Er wird inszeniert und als Unterhaltungsangebot präsentiert. Die täglichen
Nachrichten in Zeitungen, Zeitschriften, Fernsehen und Rundfunk darüber
ermöglichen es zahllosen Menschen an ihrem Arbeitsplatz wie auch in der
Freizeit, sich über das »goldene Tor« beim Fußballspiel am vergangenen
Wochenende, den spektakulären Unfall beim Automobilrennen oder den neuen
Weltrekord in der Leichtathletik zu unterhalten. Sport ist ein »kommunikatives
Ereignis«. Das belegen nicht nur die Medien, auch mehrere wissenschaftliche
Arbeiten bestätigen diese These. Wesentlich für diese Form der Beschäftigung
mit dem Thema ist jedoch, dass die »Konsumenten« passiv bleiben.

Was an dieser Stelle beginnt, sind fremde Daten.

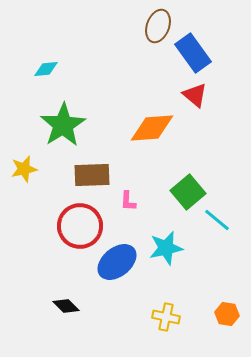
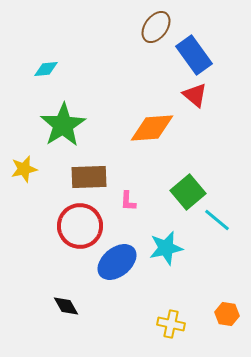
brown ellipse: moved 2 px left, 1 px down; rotated 16 degrees clockwise
blue rectangle: moved 1 px right, 2 px down
brown rectangle: moved 3 px left, 2 px down
black diamond: rotated 16 degrees clockwise
yellow cross: moved 5 px right, 7 px down
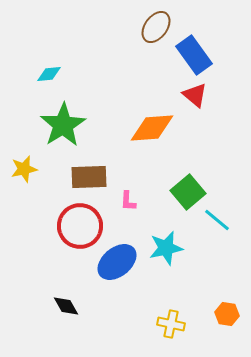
cyan diamond: moved 3 px right, 5 px down
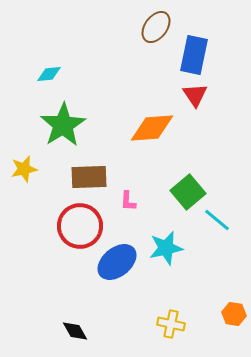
blue rectangle: rotated 48 degrees clockwise
red triangle: rotated 16 degrees clockwise
black diamond: moved 9 px right, 25 px down
orange hexagon: moved 7 px right
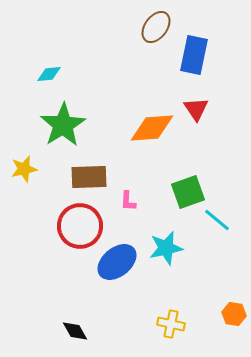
red triangle: moved 1 px right, 14 px down
green square: rotated 20 degrees clockwise
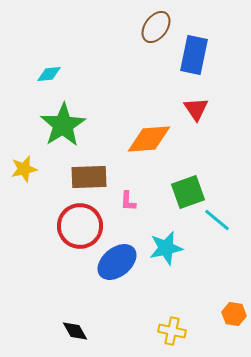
orange diamond: moved 3 px left, 11 px down
yellow cross: moved 1 px right, 7 px down
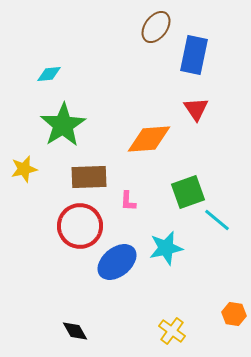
yellow cross: rotated 24 degrees clockwise
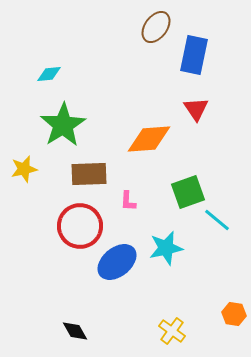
brown rectangle: moved 3 px up
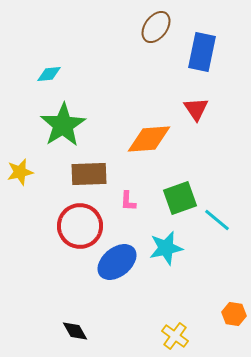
blue rectangle: moved 8 px right, 3 px up
yellow star: moved 4 px left, 3 px down
green square: moved 8 px left, 6 px down
yellow cross: moved 3 px right, 5 px down
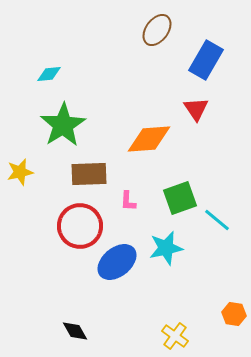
brown ellipse: moved 1 px right, 3 px down
blue rectangle: moved 4 px right, 8 px down; rotated 18 degrees clockwise
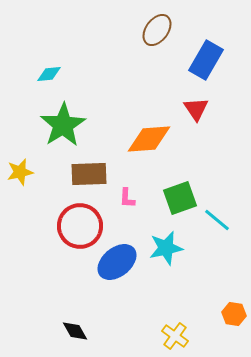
pink L-shape: moved 1 px left, 3 px up
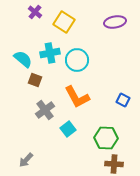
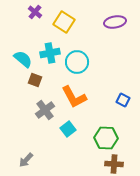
cyan circle: moved 2 px down
orange L-shape: moved 3 px left
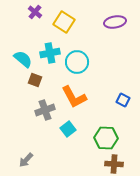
gray cross: rotated 18 degrees clockwise
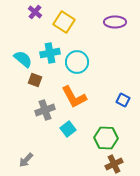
purple ellipse: rotated 10 degrees clockwise
brown cross: rotated 30 degrees counterclockwise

Das aktive gemeinsame
Sporttreiben führt dagegen zu einer völlig anderen Qualität der
zwischenmenschlichen Beziehungen. Nur wer in einer Gruppe Walking betrieben hat
oder gejoggt ist, wer in einer Mannschaft »mitgekickt« oder in einer anderen
Disziplin gemeinsam mit anderen Schweißperlen vergossen hat, kann
nachvollziehen, wie intensiv verbindend dies sein kann. Daher soll im Zentrum
dieses Beitrags nicht der »Berufssport« stehen, sondern der Sport der über 26 Millionen Mitglieder,
die im Deutschen Sportbund in mehr als 10 000 Sportvereinen in Deutschland
organisiert sind.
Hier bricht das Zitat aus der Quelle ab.